◆ TASK BRIEF ◆
Reproduce every line of the records below verbatim, without changing any character.

Collected data
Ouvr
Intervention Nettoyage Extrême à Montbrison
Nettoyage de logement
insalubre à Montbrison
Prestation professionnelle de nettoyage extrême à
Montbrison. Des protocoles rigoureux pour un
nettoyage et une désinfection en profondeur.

◆ ANSWER BOX ◆
Ouvr
Intervention Nettoyage Extrême à Montbrison
Nettoyage de logement
insalubre à Montbrison
Prestation professionnelle de nettoyage extrême à
Montbrison. Des protocoles rigoureux pour un
nettoyage et une désinfection en profondeur.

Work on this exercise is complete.